* [Job]:
Rewrite the listing below as a numbered list with one line per item. Drop the blank lines and leave out the pictures.

* [Data for processing]:
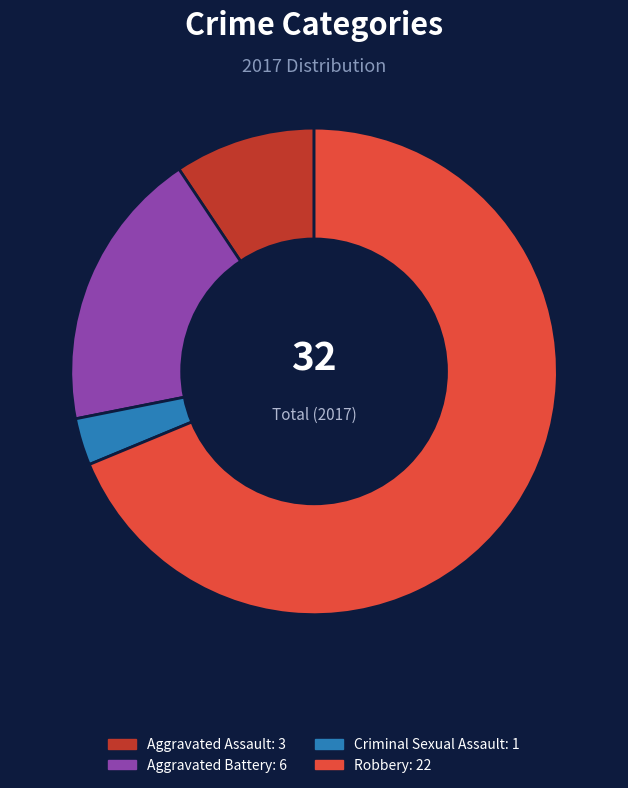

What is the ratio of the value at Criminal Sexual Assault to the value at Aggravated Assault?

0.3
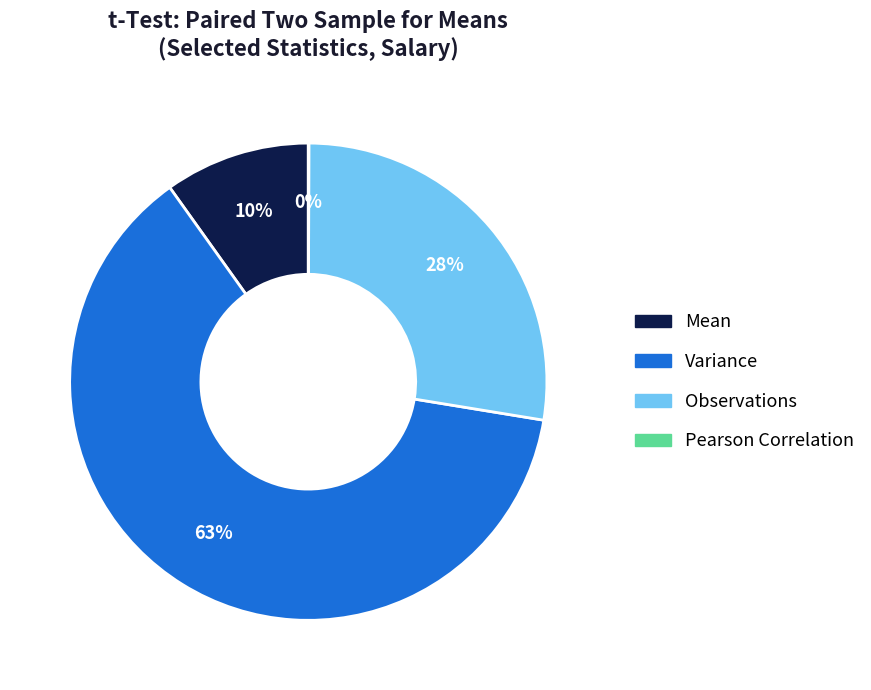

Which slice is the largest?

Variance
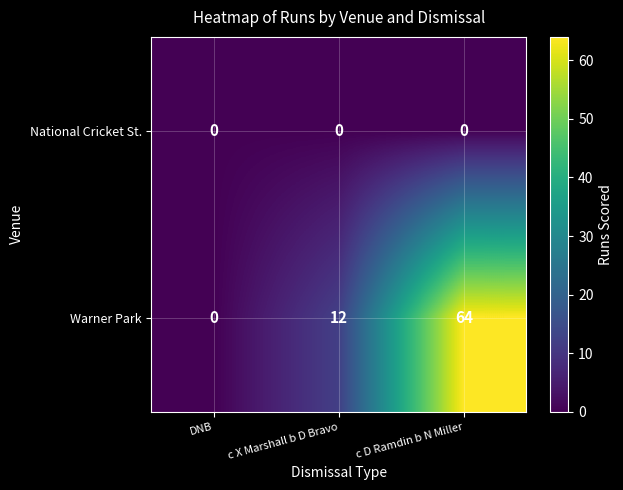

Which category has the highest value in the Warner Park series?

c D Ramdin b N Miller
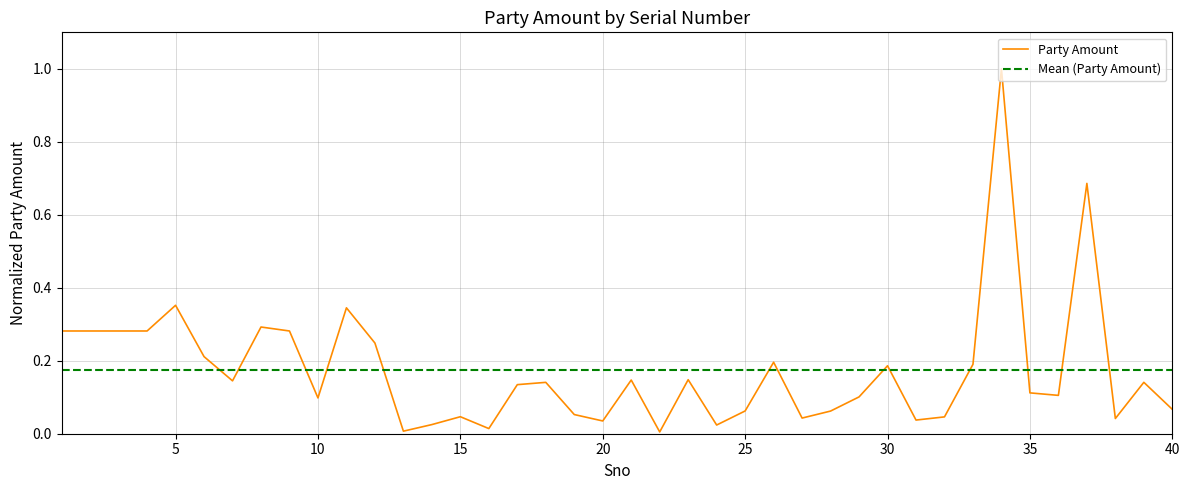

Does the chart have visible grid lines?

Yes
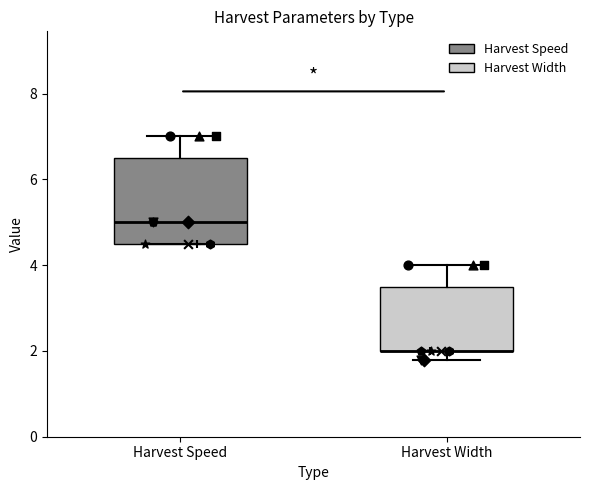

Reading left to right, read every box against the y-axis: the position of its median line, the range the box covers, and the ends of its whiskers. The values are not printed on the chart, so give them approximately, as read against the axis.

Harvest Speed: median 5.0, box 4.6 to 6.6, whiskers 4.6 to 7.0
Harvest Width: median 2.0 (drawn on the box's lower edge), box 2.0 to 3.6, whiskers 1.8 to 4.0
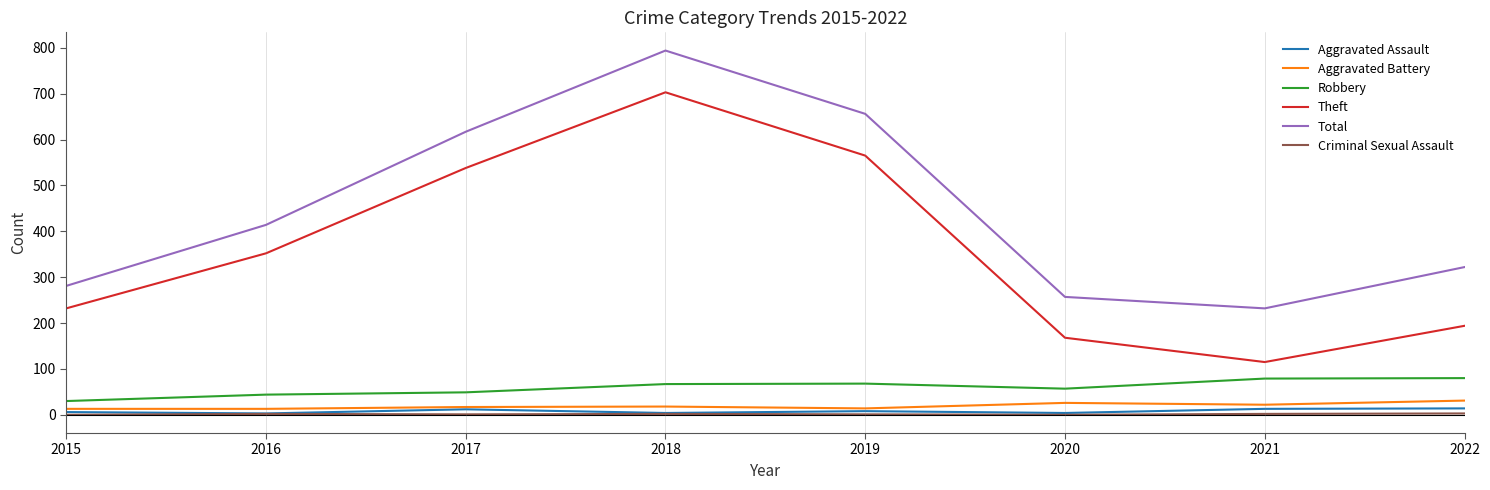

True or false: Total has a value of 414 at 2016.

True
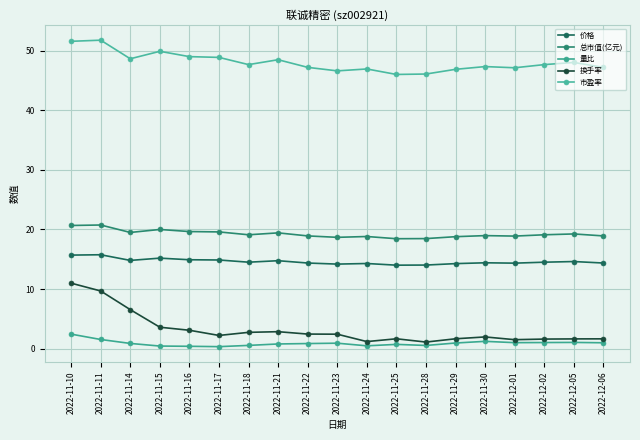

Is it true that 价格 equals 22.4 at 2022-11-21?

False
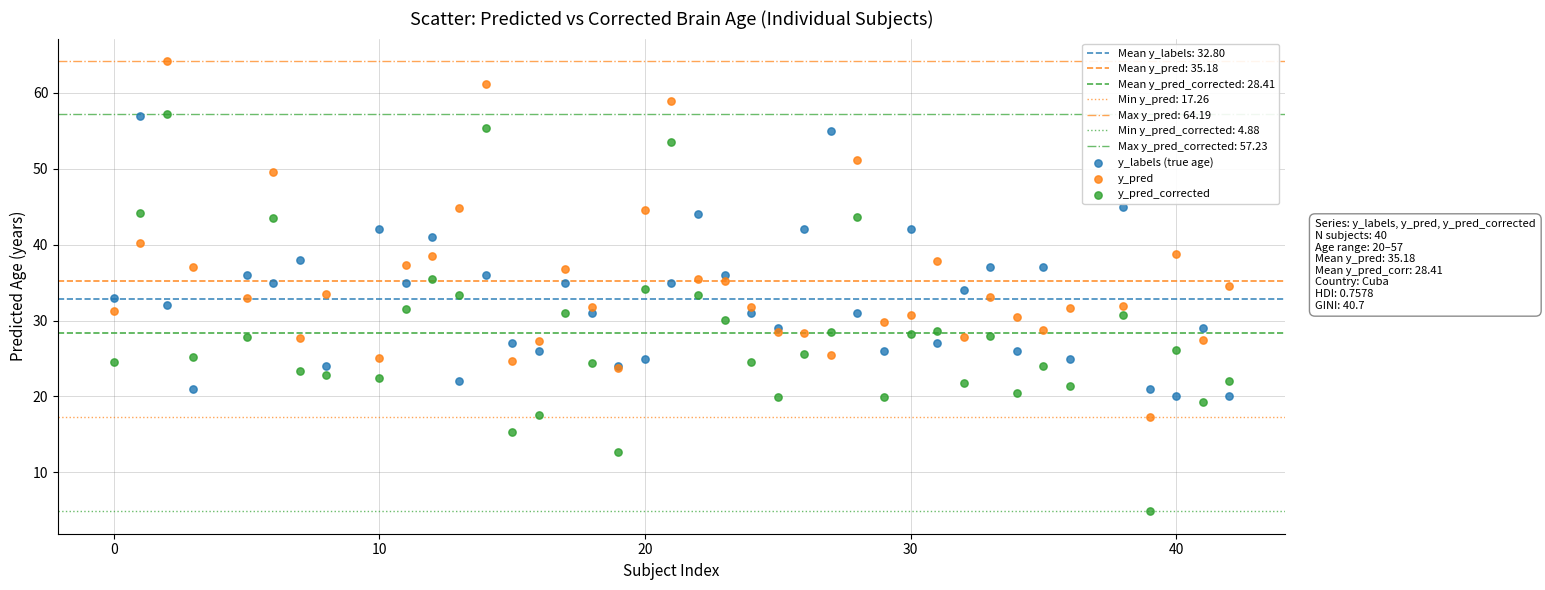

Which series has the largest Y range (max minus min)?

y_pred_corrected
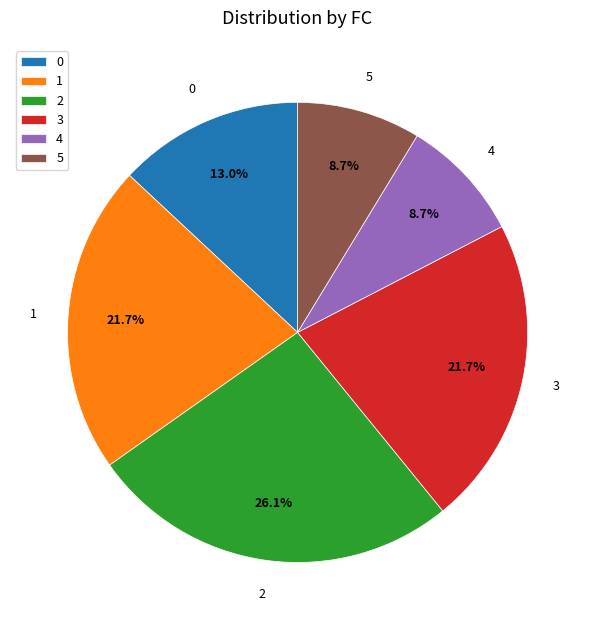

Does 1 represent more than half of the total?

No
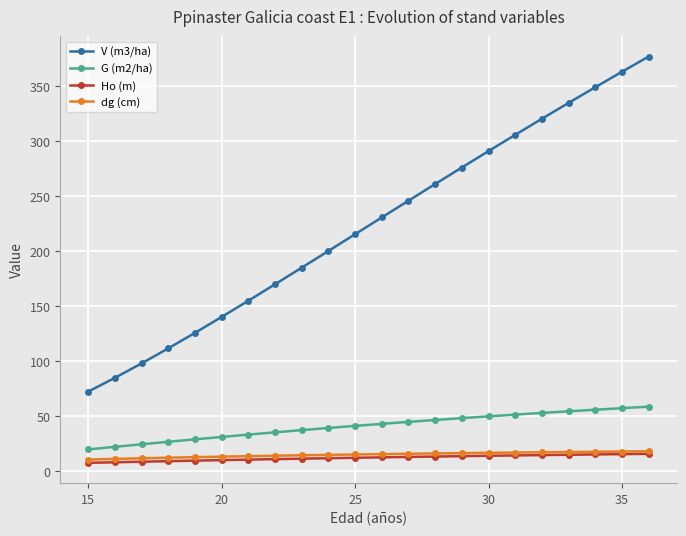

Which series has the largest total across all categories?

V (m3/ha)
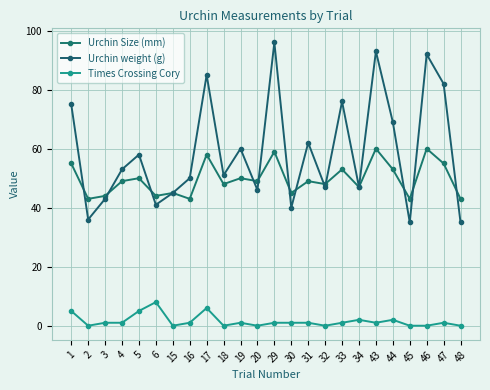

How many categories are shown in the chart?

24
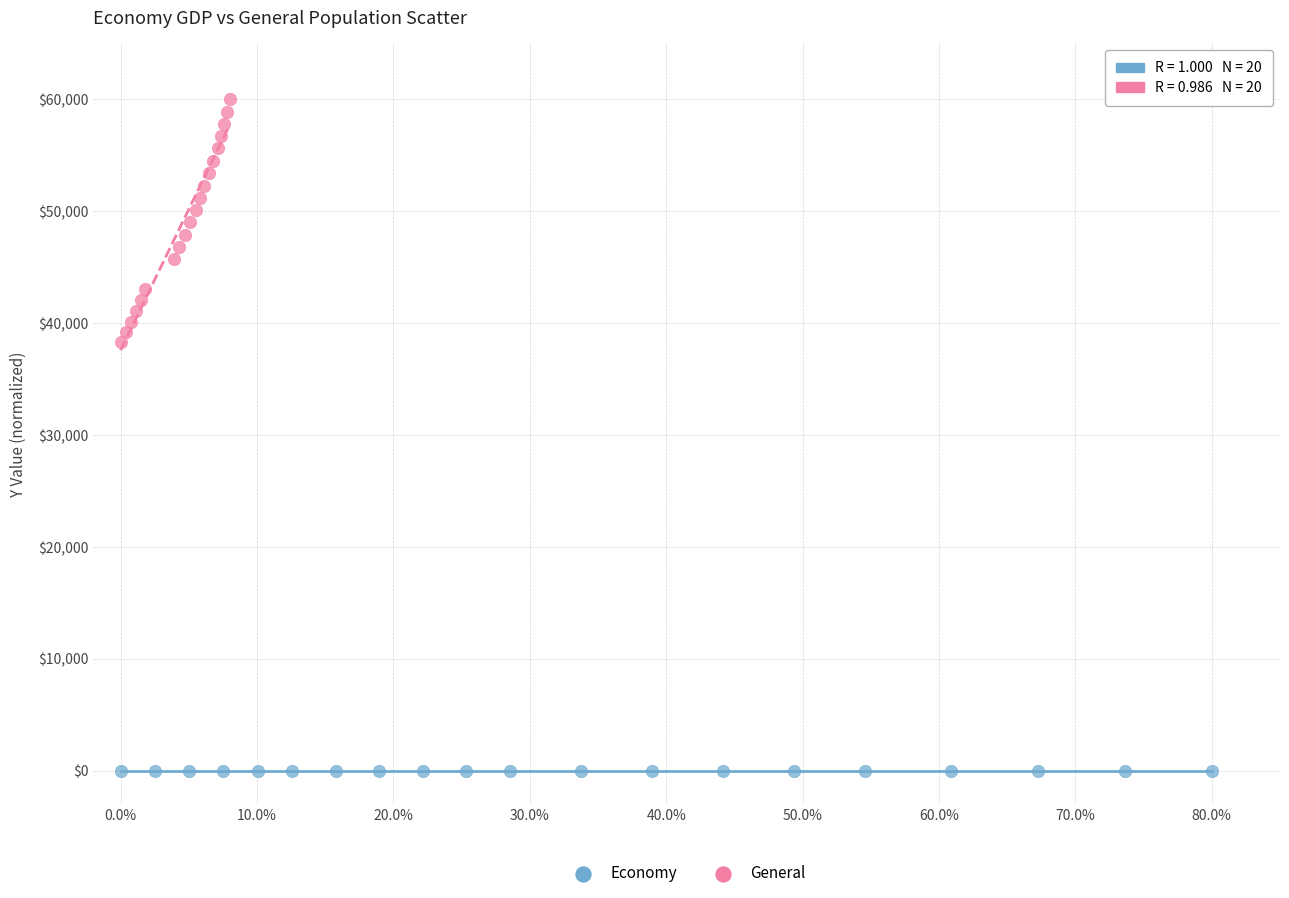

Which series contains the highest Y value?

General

* [Output for this task]:
1. What is the ratio of the value at Criminal Sexual Assault to the value at Aggravated Assault?
2. 0.3
3. Which slice is the largest?
4. Variance
5. Which category has the highest value in the Warner Park series?
6. c D Ramdin b N Miller
7. Does the chart have visible grid lines?
8. Yes
9. Reading left to right, read every box against the y-axis: the position of its median line, the range the box covers, and the ends of its whiskers. The values are not printed on the chart, so give them approximately, as read against the axis.
10. Harvest Speed: median 5.0, box 4.6 to 6.6, whiskers 4.6 to 7.0
11. Harvest Width: median 2.0 (drawn on the box's lower edge), box 2.0 to 3.6, whiskers 1.8 to 4.0
12. True or false: Total has a value of 414 at 2016.
13. True
14. Is it true that 价格 equals 22.4 at 2022-11-21?
15. False
16. Which series has the largest Y range (max minus min)?
17. y_pred_corrected
18. Does 1 represent more than half of the total?
19. No
20. Which series has the largest total across all categories?
21. V (m3/ha)
22. How many categories are shown in the chart?
23. 24
24. Which series contains the highest Y value?
25. General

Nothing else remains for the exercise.